Configuration: Reverse proxy should be in DMZ with servers (public). If the servers need to access internal network for data, then the reverse proxy is connected to them via VPN, but the servers now reside in the internal network; this is to avoid servers having to pass reverse proxy and firewall before accessing internal network.
Stealth firewall
A firewall without IP address => cannot be directly attacked.
It physically intercepts packets by setting interfaces in promiscuos mode (network card gets copy of any packets reaching the interface).
Based on the security policies the firewall will discard or copy the netwrok traffic without altering it.
Since it is not addressed, it isn’t possible to make remote maintenance/config unless there is a dedicated network card attached to the security management network.

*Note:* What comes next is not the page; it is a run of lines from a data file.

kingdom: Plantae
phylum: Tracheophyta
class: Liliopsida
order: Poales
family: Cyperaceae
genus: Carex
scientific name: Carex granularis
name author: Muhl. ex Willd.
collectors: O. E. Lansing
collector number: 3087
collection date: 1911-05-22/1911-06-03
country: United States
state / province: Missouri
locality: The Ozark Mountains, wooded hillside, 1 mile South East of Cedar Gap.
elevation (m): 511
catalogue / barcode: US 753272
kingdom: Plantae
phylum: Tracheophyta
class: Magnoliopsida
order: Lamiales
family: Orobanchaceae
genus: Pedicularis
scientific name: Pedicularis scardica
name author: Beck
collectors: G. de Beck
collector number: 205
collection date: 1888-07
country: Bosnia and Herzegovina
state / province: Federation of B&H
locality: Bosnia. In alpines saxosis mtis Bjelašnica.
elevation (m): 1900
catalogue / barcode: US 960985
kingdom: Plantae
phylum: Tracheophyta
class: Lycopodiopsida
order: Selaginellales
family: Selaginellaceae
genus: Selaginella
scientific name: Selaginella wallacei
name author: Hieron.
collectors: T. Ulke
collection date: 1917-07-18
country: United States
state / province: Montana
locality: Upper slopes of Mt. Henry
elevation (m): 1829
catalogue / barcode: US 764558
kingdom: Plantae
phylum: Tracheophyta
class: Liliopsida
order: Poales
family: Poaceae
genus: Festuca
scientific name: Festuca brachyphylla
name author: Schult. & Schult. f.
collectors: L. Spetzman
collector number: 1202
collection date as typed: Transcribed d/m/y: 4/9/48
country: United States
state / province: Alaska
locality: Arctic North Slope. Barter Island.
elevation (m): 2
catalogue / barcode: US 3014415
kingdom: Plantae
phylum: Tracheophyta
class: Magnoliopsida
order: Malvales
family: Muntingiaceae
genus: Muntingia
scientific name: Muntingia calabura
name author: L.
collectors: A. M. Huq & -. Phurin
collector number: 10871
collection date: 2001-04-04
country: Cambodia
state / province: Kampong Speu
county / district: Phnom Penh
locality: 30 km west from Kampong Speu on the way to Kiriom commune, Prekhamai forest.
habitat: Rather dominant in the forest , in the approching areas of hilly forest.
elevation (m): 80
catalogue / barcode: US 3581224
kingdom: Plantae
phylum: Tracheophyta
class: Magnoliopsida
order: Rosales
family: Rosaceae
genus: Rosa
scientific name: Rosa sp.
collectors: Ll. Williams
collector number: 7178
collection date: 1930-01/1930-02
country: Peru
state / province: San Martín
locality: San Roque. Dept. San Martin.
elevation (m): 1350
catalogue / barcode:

Protections offered by the firewall
If the firewall has a rule that enables some kind of traffic, and this kind of traffic can be infected (fire), then other measures are needed to protect this kind of traffic.
All channels that are enabled to pass the firewall other protections are needed: VPN, semantic firewall / IDS, Application level security.
NIDS Architecture
Conceptually there is always a 3-legged firewall:
- 1 connection to exteranal net
- 1 connection to internal
- 1 connection to DMZ.
Sensors are inserted on the most critical hosts.
Network sensors are needed to check for malicious traffic, but also to check behaviour of internal users.
In the DMZ a host sensor on each server palced in the DMZ should be inserted.
There is a net sensor on the external interface of the firewall, it is needed to analyze attack attempts to get statistics about the effectiveness of firewalls (usually 98%).
The IDS director collects sensors’ data.
Honey pot
Method to attract attackers.
The external network is separated by a FW from the internal, here there are 2 DMZs, a real one and a decoy DMZ, here there is a vulnerable machine.
Inspection systems will control and report on methodologies used by attackers (malware, new kind of attacks). Honey pots are placed allover the world by antimalware manifacturers.
The honey pot can also be placed inside the internal network to detect if any internal user is performing attacks.